Assignment works by creating a new “source” for configuration data at
the top of the stack. This new source takes priority over all other,
previously-loaded sources. You can cause this explicitly by calling the
set()
method on any view. A related method, add()
, works
similarly but instead adds a new lowest-priority source to the bottom
of the stack. This can be used to provide defaults for options that may
be overridden by previously-loaded configuration files.
YAML Tweaks
Confuse uses the PyYAML module to parse YAML configuration files. However, it deviates very slightly from the official YAML specification to provide a few niceties suited to human-written configuration files. Those tweaks are:
All strings are returned as Python Unicode objects.
YAML maps are parsed as Python OrderedDict objects. This means that you can recover the order that the user wrote down a dictionary.

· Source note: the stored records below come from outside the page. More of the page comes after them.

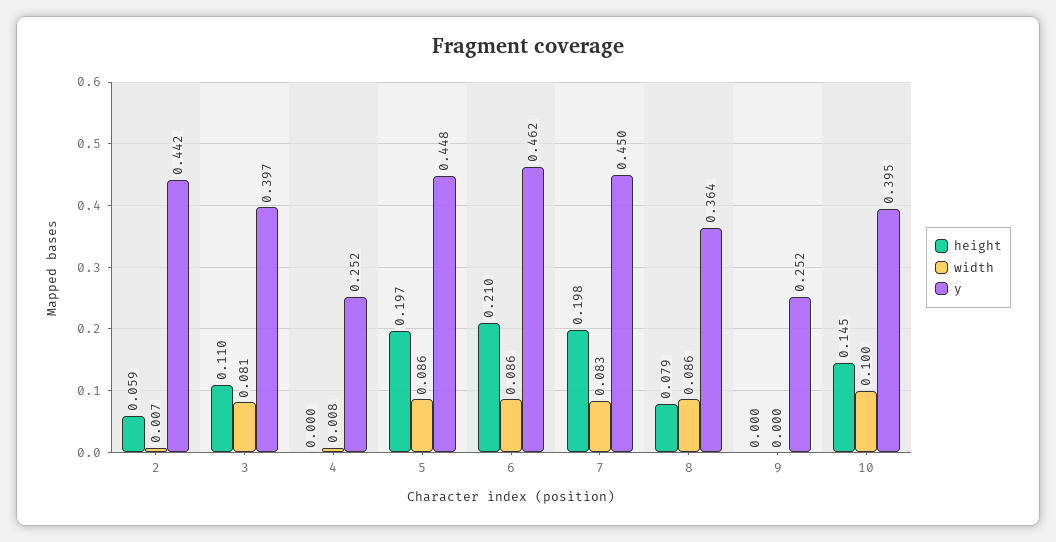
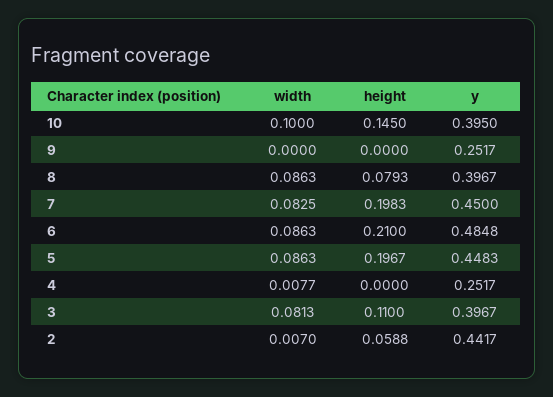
y, 6: 0.462 -> 0.4848
y, 8: 0.364 -> 0.3967

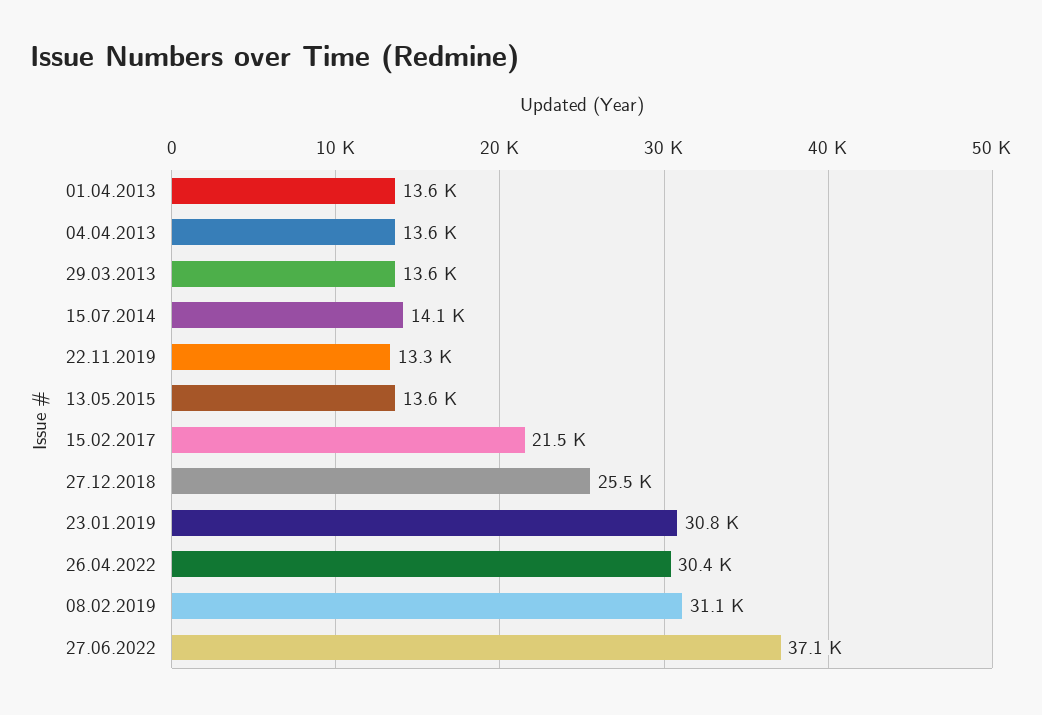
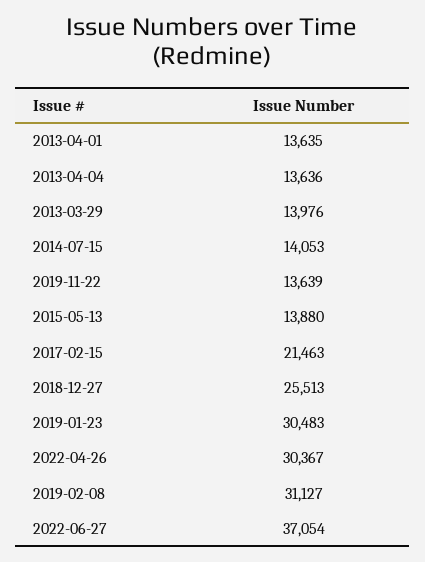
29.03.2013: 13600 -> 13976
22.11.2019: 13300 -> 13639
13.05.2015: 13600 -> 13880
23.01.2019: 30800 -> 30483

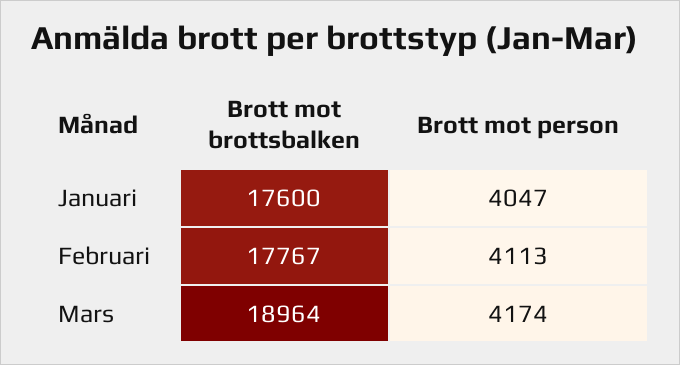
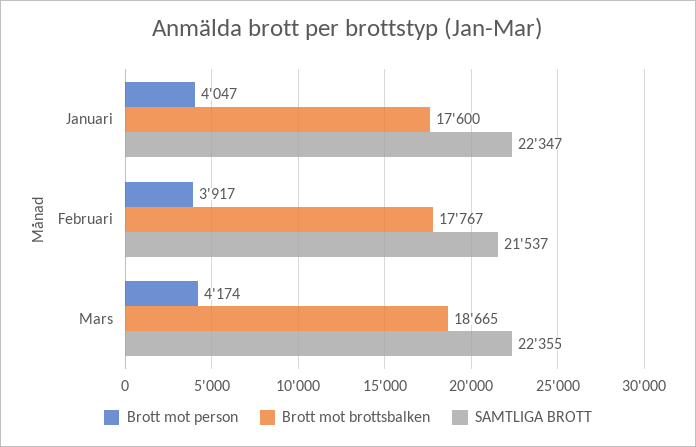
Brott mot person, Februari: 4113 -> 3917
Brott mot brottsbalken, Mars: 18964 -> 18665
SAMTLIGA BROTT, Januari: none -> 22347
SAMTLIGA BROTT, Februari: none -> 21537
SAMTLIGA BROTT, Mars: none -> 22355

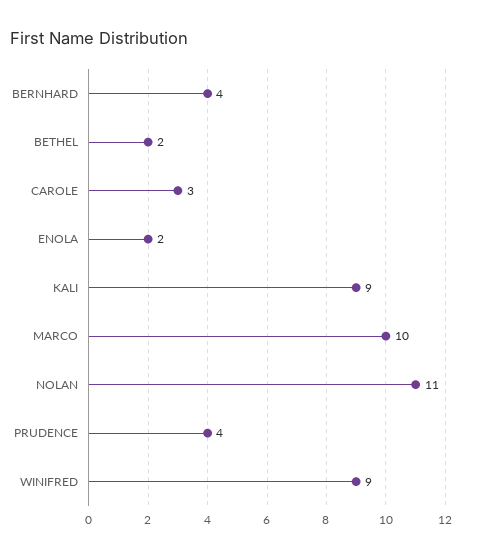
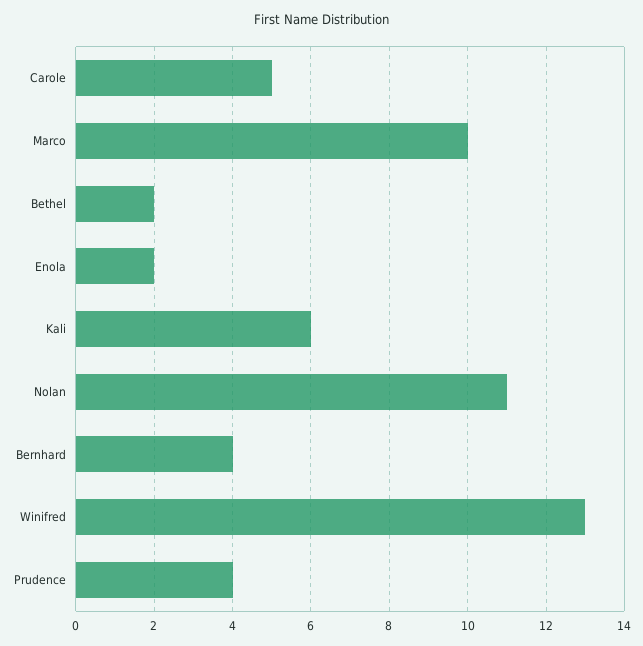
CAROLE: 3 -> 5
KALI: 9 -> 6
WINIFRED: 9 -> 13

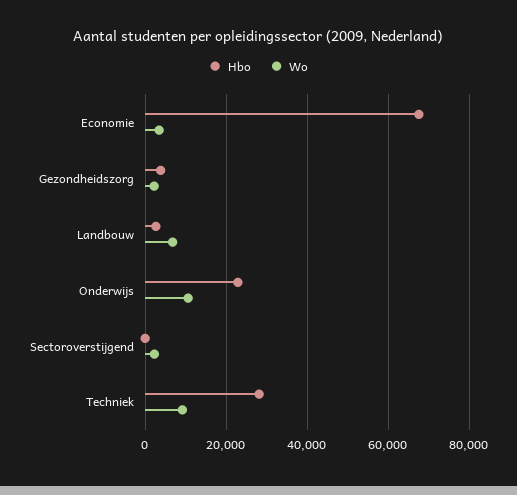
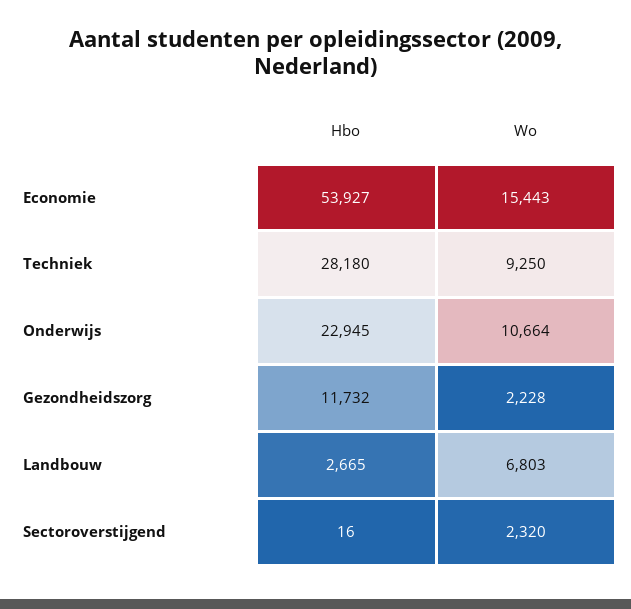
Hbo, Economie: 68000 -> 53927
Wo, Economie: 4000 -> 15443
Hbo, Gezondheidszorg: 4000 -> 11732

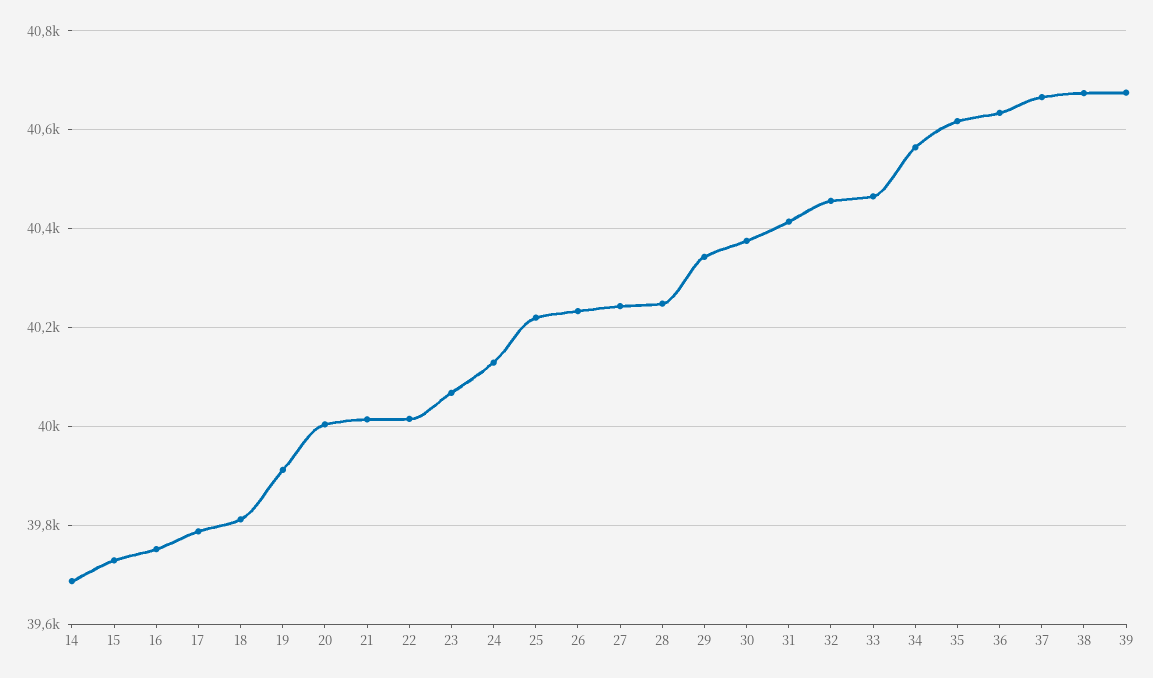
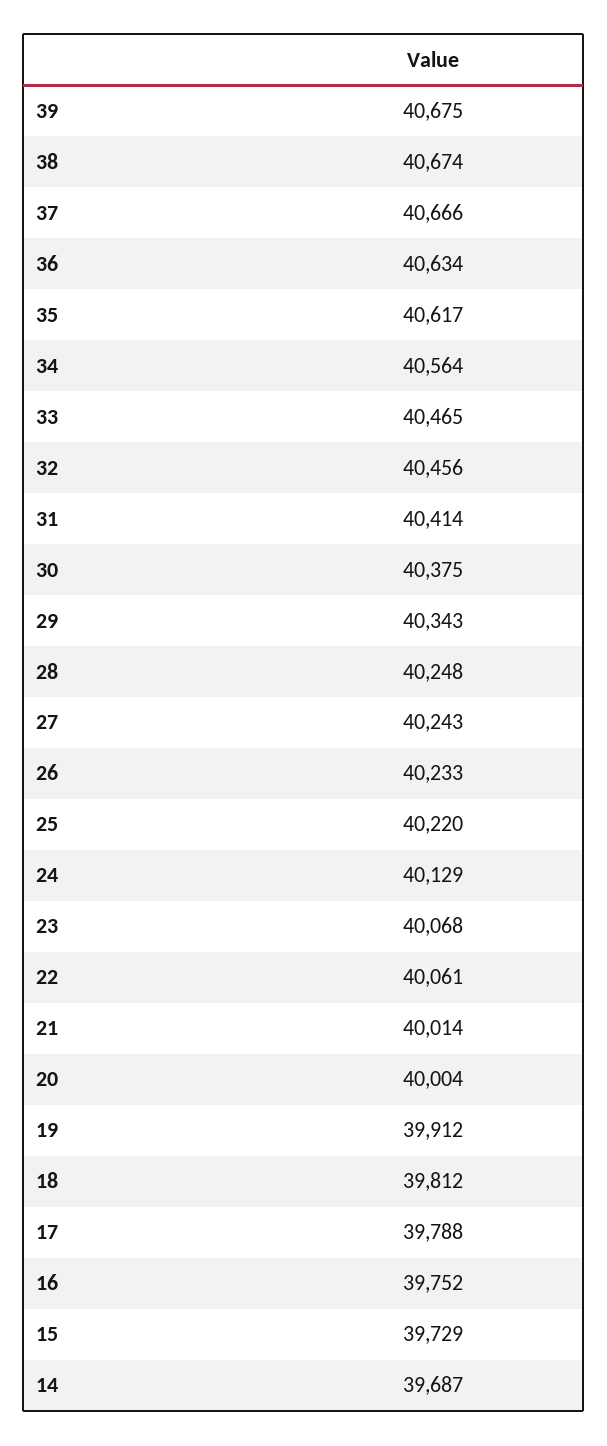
22: 40020 -> 40061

Bare strings can begin with the % character. In stock PyYAML, this will throw a parse error.
To produce a YAML string reflecting a configuration, just call
config.dump()
. This does not cleanly round-trip YAML,
but it does play some tricks to preserve comments and spacing in the original
file.
Custom YAML Loaders
You can also specify your own PyYAML Loader object to parse YAML files. Supply the loader parameter to a Configuration constructor, like this:
config = confuse.Configuration("name", loader=yaml.Loaded)
To imbue a loader with Confuse’s special parser overrides, use its add_constructors method:
class MyLoader(yaml.Loader):
...
confuse.Loader.add_constructors(MyLoader)
config = confuse.Configuration("name", loader=MyLoader)
Configuring Large Programs
One problem that must be solved by a configuration system is the issue of global configuration for complex applications. In a large program with many components and many config options, it can be unwieldy to explicitly pass configuration values from component to component. You quickly end up with monstrous function signatures with dozens of keyword arguments, decreasing code legibility and testability.
In such systems, one option is to pass a single Configuration object through to each component. To avoid even this, however, it’s sometimes appropriate to use a little bit of shared global state. As evil as shared global state usually is, configuration is (in my opinion) one valid use: since configuration is mostly read-only, it’s relatively unlikely to cause the sorts of problems that global values sometimes can. And having a global repository for configuration option can vastly reduce the amount of boilerplate threading-through needed to explicitly pass configuration from call to call.
To use global configuration, consider creating a configuration object in a well-known module (say, the root of a package). But since this object will be initialized at module load time, Confuse provides a LazyConfig object that loads your configuration files on demand instead of when the object is constructed. (Doing complicated stuff like parsing YAML at module load time is generally considered a Bad Idea.)
Global state can cause problems for unit testing. To alleviate this, consider adding code to your test fixtures (e.g., setUp in the unittest module) that clears out the global configuration before each test is run. Something like this:
config.clear()
config.read(user=False)
These lines will empty out the current configuration and then re-load the defaults (but not the user’s configuration files). Your tests can then modify the global configuration values without affecting other tests since these modifications will be cleared out before the next test runs.
Redaction
You can also mark certain configuration values as “sensitive” and avoid including them in output. Just set the redact flag:
config['key'].redact = True
Then flatten or dump the configuration like so:
config.dump(redact=True)
The resulting YAML will contain “key: REDACTED” instead of the original data.